--- Brano proposto ---

Il salario costituzionale nel nostro sistema è quello dei contratti nazionali.
Cosa
avviene però se gli stessi contratti programmano la riduzione del potere
d’acquisto dei salari? Succede che il salario abbandona la Costituzione e che
la retribuzione lì prevista diventa irraggiungibile per la grande maggioranza
del lavoro dipendente, anche per quello assunto a tempo indeterminato.
Pochi
giorni fa la Corte dei Conti ha espresso un giudizio negativo sui contratti già
stipulati nel pubblico impiego. Troppi i soldi dati a tutti e troppo pochi
quelli legati al merito individuale, ha sentenziato. Il fatto è che i
dipendenti pubblici hanno subìto quasi dieci anni di blocco contrattuale. Solo
il recupero del costo della vita avrebbe comportato aumenti attorno ai trecento
euro. Invece, come si sa, gli aumenti reali delle buste paga, quelli che
ricevono tutti, sono stati tra i 50 e gli 80 euro lordi, cioè tra i 30 e 50
netti. E la magistratura contabile ora considera questi incrementi salariali
eccessivi. Quindi per lo stato il salario dei suoi dipendenti deve ridursi.
Per
i privati va meglio? Neanche per sogno.

--- Estratti dei dati ---

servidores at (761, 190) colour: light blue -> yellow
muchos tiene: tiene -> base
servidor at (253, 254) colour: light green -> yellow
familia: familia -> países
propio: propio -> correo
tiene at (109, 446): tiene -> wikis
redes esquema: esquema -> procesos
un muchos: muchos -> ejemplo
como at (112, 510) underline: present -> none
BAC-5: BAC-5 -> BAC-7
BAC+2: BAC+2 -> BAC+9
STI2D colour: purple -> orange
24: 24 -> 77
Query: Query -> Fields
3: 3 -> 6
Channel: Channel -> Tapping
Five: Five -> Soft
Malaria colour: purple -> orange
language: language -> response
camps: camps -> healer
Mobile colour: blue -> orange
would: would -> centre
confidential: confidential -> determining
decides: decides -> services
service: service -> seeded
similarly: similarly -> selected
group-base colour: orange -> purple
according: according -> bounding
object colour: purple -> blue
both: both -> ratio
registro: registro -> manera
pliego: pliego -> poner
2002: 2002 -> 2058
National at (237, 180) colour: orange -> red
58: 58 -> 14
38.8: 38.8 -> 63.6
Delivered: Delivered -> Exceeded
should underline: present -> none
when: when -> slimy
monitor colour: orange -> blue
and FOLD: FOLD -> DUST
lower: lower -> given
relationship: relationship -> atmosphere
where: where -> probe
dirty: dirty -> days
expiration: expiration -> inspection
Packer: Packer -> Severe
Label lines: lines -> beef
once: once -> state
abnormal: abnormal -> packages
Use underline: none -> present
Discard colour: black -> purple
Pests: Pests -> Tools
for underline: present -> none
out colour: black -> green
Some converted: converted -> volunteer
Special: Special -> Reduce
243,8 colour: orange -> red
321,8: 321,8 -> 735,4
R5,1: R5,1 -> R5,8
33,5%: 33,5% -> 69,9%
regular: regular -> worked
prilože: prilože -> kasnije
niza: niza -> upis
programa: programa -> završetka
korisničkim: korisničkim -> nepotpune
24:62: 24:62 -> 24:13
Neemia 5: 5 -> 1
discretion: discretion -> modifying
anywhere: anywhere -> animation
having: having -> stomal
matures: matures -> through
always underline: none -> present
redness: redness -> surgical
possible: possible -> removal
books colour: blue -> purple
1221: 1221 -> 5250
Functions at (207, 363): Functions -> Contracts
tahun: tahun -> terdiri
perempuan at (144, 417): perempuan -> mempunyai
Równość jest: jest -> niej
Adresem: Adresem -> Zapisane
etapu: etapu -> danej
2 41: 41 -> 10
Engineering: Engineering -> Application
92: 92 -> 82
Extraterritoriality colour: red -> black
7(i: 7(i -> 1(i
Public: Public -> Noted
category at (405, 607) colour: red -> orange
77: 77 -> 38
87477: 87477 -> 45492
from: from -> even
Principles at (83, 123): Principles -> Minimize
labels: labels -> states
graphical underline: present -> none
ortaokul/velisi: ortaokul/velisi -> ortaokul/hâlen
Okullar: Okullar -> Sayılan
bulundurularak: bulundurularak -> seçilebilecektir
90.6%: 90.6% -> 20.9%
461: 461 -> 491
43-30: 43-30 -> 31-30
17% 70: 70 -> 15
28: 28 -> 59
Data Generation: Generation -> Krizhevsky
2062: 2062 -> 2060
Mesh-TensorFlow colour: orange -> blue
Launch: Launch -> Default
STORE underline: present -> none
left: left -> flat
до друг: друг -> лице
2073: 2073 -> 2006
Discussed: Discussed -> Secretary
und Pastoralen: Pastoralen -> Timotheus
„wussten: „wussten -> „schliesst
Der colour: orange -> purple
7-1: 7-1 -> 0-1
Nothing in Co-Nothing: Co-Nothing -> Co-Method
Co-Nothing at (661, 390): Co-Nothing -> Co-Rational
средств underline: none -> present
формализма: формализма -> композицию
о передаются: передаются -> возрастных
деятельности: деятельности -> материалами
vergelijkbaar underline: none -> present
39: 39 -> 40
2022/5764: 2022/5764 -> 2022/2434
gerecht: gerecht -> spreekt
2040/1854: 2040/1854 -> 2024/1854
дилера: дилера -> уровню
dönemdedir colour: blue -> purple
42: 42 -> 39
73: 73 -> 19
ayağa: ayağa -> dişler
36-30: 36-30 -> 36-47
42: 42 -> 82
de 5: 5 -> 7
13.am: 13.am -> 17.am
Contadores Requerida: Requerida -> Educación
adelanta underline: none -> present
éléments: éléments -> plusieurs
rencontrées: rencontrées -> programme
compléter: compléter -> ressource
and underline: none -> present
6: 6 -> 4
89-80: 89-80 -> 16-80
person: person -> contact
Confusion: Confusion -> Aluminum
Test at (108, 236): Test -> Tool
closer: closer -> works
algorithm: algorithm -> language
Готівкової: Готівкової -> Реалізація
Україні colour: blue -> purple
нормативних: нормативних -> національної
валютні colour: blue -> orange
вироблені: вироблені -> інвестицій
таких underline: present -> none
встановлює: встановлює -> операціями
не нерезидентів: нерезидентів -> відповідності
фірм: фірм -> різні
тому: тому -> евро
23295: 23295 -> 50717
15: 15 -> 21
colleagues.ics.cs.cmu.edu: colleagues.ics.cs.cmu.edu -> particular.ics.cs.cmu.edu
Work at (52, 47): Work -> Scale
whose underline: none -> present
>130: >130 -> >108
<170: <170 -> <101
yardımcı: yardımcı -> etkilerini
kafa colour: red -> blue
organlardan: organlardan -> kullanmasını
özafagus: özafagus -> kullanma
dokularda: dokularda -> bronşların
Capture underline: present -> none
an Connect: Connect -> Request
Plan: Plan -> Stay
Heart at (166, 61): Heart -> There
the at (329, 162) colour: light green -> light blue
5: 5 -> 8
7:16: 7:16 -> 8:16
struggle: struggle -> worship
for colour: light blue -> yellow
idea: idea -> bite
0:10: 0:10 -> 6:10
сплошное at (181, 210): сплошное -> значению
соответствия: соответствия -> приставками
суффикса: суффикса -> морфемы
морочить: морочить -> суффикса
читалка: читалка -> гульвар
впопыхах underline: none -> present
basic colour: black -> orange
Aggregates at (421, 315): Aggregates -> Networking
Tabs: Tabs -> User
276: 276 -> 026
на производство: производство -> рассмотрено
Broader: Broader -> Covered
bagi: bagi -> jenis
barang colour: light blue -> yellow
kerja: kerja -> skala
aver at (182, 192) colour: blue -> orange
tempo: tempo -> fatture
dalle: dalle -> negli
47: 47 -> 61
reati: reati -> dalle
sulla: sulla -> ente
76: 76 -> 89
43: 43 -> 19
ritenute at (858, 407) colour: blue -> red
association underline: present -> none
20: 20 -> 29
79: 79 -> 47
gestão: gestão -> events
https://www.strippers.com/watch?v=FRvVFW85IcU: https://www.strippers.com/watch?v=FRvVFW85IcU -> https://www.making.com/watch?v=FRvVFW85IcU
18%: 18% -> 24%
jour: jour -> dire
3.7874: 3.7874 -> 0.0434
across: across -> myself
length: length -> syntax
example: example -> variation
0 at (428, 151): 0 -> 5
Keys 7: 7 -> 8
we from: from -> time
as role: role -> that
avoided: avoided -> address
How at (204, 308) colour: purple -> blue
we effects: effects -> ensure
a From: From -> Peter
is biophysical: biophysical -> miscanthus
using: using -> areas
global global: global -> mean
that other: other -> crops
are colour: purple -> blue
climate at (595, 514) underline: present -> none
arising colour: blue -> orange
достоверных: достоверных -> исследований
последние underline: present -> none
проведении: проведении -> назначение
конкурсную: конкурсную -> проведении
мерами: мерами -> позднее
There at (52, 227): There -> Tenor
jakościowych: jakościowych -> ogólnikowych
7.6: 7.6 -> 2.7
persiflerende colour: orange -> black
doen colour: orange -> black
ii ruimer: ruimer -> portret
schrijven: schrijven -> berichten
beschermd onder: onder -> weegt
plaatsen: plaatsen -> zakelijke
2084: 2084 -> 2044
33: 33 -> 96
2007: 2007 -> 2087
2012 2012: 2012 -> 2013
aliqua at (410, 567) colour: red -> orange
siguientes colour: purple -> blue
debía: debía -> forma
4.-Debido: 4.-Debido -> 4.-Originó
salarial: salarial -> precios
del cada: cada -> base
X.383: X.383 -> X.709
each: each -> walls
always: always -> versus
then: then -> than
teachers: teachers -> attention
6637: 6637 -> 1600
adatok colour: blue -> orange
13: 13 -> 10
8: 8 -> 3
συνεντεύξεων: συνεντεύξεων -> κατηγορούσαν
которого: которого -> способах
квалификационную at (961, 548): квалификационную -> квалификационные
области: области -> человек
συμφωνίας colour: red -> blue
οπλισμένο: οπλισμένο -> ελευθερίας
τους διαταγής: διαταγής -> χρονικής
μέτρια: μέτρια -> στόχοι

---

Cita alla lettera il tratto del brano proposto compreso tra "Il salario costituzionale" e "a tempo indeterminato.", estremi inclusi.

Il salario costituzionale nel nostro sistema è quello dei contratti nazionali.
Cosa
avviene però se gli stessi contratti programmano la riduzione del potere
d’acquisto dei salari? Succede che il salario abbandona la Costituzione e che
la retribuzione lì prevista diventa irraggiungibile per la grande maggioranza
del lavoro dipendente, anche per quello assunto a tempo indeterminato.